I. Outside of the questions of practice involved, to which reference will hereafter be made, the legal proposition to be decided is, whether an agent of an insurance company who has power to effect insurance, countersign policies and collect premiums, has prima facie power to waive proof of loss. The plaintiff asserts the affirmative of this proposition, and the defendant denies it, and insists that while an adjuster has been held to have such power, the agent has not, and in order to bind the company the burden of proof is upon the insured to show that power in the agent. In this case there is no proof as to the power of the agent except as it may be inferred from the business transacted, nor were the duties and power of the adjuster shown. The circuit court sustained plaintiff's contention. The Kansas City Court of Appeals agreed with defendant's view of the law.

Given request 1 =>
Answer these questions from the insurance waiver passage.
(a) What three powers does the passage say the agent had?
(b) Which court sustained the plaintiff's contention?
(c) According to the defendant, who bears the burden of proving the agent's power?
Given request 2 => Resume the passage on an insurance agent's power to waive proof of loss, adding the next paragraph after its final sentence.

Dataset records
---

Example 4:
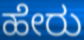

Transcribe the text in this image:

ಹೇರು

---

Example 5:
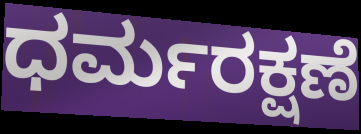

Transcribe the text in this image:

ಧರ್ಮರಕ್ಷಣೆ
--
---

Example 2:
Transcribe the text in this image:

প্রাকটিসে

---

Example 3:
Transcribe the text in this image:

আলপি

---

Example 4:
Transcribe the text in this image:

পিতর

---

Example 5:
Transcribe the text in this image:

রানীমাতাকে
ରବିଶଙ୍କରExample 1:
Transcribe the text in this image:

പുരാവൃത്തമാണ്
==
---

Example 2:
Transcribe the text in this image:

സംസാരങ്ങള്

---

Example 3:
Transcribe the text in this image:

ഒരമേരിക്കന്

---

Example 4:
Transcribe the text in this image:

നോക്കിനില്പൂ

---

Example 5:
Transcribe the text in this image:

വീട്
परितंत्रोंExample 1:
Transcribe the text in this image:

Task answer 1 =>
(a) The power to effect insurance, countersign policies and collect premiums.
(b) The circuit court.
(c) The insured.

Task answer 2 =>
Wood on Insurance [2 Ed.], section 429, page 915, lays down the doctrine that an agent who has authority to issue and countersign policies, has no authority to adjust and settle losses or to waive the performance of conditions in the policy; that ratification by the company of the acts of such agent must be shown. Ostrander on Insurance [2 Ed.], section 57, page 197, says the local agent's power to waive proof of loss depends upon his authority to settle claims and that as the duties of a local agent and of an adjuster are different, the local agent can not waive proof of loss unless it is shown that he had authority to settle claims or had apparent authority as shown by previous dealings of the company. This view of the law is also laid down in the following cases: Bowlin v. Ins. Co., 36 Minn. 433, 31 N.W. 859; Bush v. Ins. Co., 63 N.Y. 531; Van Allen v. Ins. Co., 64 N.Y. 469; Smith v. Ins. Co., 60 Vt. 682, 15 A. 353; Burlington Ins. Co. v. Kennerly, 31 S.W. 155; Ermentraut v. Ins. Co. (divided court), 65 N.W. 635; Shapire v. Ins. Co. (divided court), 63 N.W. 614; Lohnes v. Ins. Co., 121 Mass. 439; Engebretson v. Ins. Co., 58 Wis. 301, 17 N.W. 5; McCollum v. Ins. Co., 65 Mo.App. 304. These cases proceed upon the assumption that an agent who has power to effect a contract of insurance, to countersign policies, in order to give them vitality and binding force, and to collect premiums, is a special limited agent, and not a general agent, and that the duties and powers of such a special and limited agent do not authorize him to waive proof of loss.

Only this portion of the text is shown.